Unit tests have been developed to test the functionality of modules and components that make up the CheckMed application. Details for running the tests are at the following link, in the "Running Unit Tests" section: https://github.com/BI/octo-wookie/blob/master/_install_and_run/install_and_run.md
Tools used for continuous integration are: git & github, circle-ci, Docker Registry and AWS Elastic Beanstalk. See the "Continuous Integration and Continuous Deployment Specification" section for details: https://github.com/BI/octo-wookie/blob/master/_install_and_run/install_and_run.md
We are using Docker, Docker Hub and AWS Elastic Beanstalk for configuration management. Application dependencies and application code are packaged and built into a Docker image. That image is then tagged with the git commit id and pushed to the Docker Hub repository.
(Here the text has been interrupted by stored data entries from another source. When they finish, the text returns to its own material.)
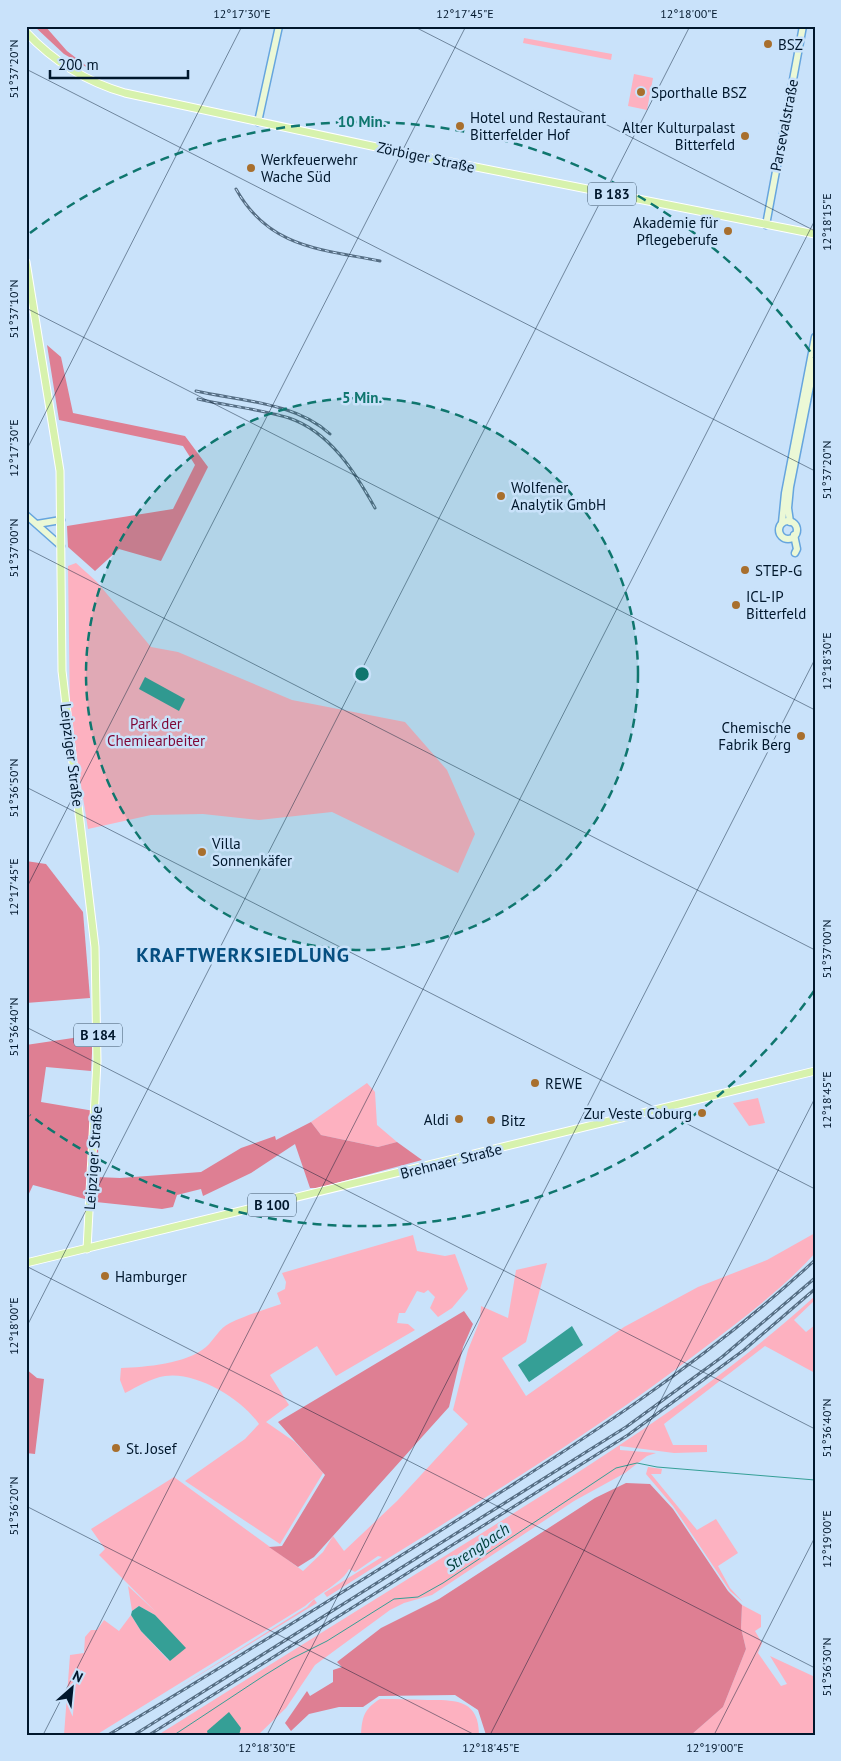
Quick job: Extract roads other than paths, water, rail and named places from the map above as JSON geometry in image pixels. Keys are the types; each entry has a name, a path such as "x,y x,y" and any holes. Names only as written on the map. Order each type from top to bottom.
{"main road":[{"name":"Zörbiger Straße","path":"26,32 67,66 102,85 133,95 815,234"},
{"name":"Leipziger Straße","path":"26,262 59,465 62,671 66,722 90,897 96,966 98,1061 88,1249"},
{"name":"Brehnaer Straße","path":"88,1249 815,1071"},
{"name":"B 100","path":"26,1263 88,1249"}],"street":[{"path":"258,122 279,26"},
{"name":"Parsevalstraße","path":"766,225 803,26"},
{"path":"815,337 779,533 787,539 795,554 797,550 794,535 796,528 790,522 788,508 790,487 815,361"},
{"path":"26,515 61,546"},
{"path":"37,524 61,520"},
{"path":"782,523 790,522"},
{"path":"787,539 794,535"}],"waterway":[{"name":"Strengbach","path":"174,1735 265,1675 291,1659 327,1641 394,1599 418,1597 443,1583 616,1468 637,1463 657,1467 815,1480"}],"railway":[{"path":"236,189 249,209 280,235 317,249 380,261"},
{"path":"196,391 284,409 316,423 330,434"},
{"path":"198,399 278,415 304,424 329,443 340,455 350,467 375,508"},
{"path":"108,1735 314,1610 584,1438 680,1371 726,1336 815,1260"},
{"path":"134,1735 626,1427 722,1357 815,1278"},
{"path":"149,1735 628,1435 744,1350 815,1289"}],"place":[{"name":"BSZ","path":"768,44"},
{"name":"Sporthalle BSZ","path":"641,92"},
{"name":"Hotel und Restaurant Bitterfelder Hof","path":"460,126"},
{"name":"Alter Kulturpalast Bitterfeld","path":"745,136"},
{"name":"Werkfeuerwehr Wache Süd","path":"251,168"},
{"name":"Akademie für Pflegeberufe","path":"728,231"},
{"name":"Wolfener Analytik GmbH","path":"501,496"},
{"name":"STEP-G","path":"745,570"},
{"name":"ICL-IP Bitterfeld","path":"736,605"},
{"name":"Chemische Fabrik Berg","path":"801,736"},
{"name":"Villa Sonnenkäfer","path":"202,852"},
{"name":"REWE","path":"535,1083"},
{"name":"Zur Veste Coburg","path":"702,1113"},
{"name":"Aldi","path":"459,1119"},
{"name":"Bitz","path":"491,1120"},
{"name":"Hamburger","path":"105,1276"},
{"name":"St. Josef","path":"116,1448"}],"district":[{"name":"KRAFTWERKSIEDLUNG","path":"243,955"}],"park label":[{"name":"Park der Chemiearbeiter","path":"156,732"}]}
During the deployment step, Amazon Elastic Beanstalk then pulls down the Docker image and injects into it environment variables so that the application runs in Production mode. By using the container deployment approach, we are effectively proving version control on both the application source code and external dependencies.
For continuous security monitoring of our application hosting platform, we used CloudCheckr which integrates with our Amazon Web Services(AWS) account to provide the following:
- Monitors the amount of money spent on infrastructure and identifies idle resources, underutilized resources, and mis-matched Reserved Instances.
- Monitors and reports on resource utilization, spanning everything from EC2 instances to S3 and all other AWS services.
- Using its 300 proprietary Best Practices, it ensures that we are using AWS in an optimal manner.
- Provides the security, audit, and visibility tools to help fulfill HIPAA, PCI, FISMA Moderate, and other major compliance frameworks. It also provides auditability for assets, users, and configurations.
We have deployed CheckMed using Docker and AWS ElasticBeanstalk. When all autotests have passed, our Continuous Delivery workflow builds a Docker image based on the Dockerfile, and then pushes that image up to Docker Hub. A deployment file is then sent to Elastic Beanstalk which then downloads the Docker image, starts it, and deploys the running container.
The following install_and_run.md document has been created and tested for accuracy: https://github.com/BI/octo-wookie/blob/master/_install_and_run/install_and_run.md
Prototype and underlying platforms used to create and run the prototype are openly licensed and free of charge.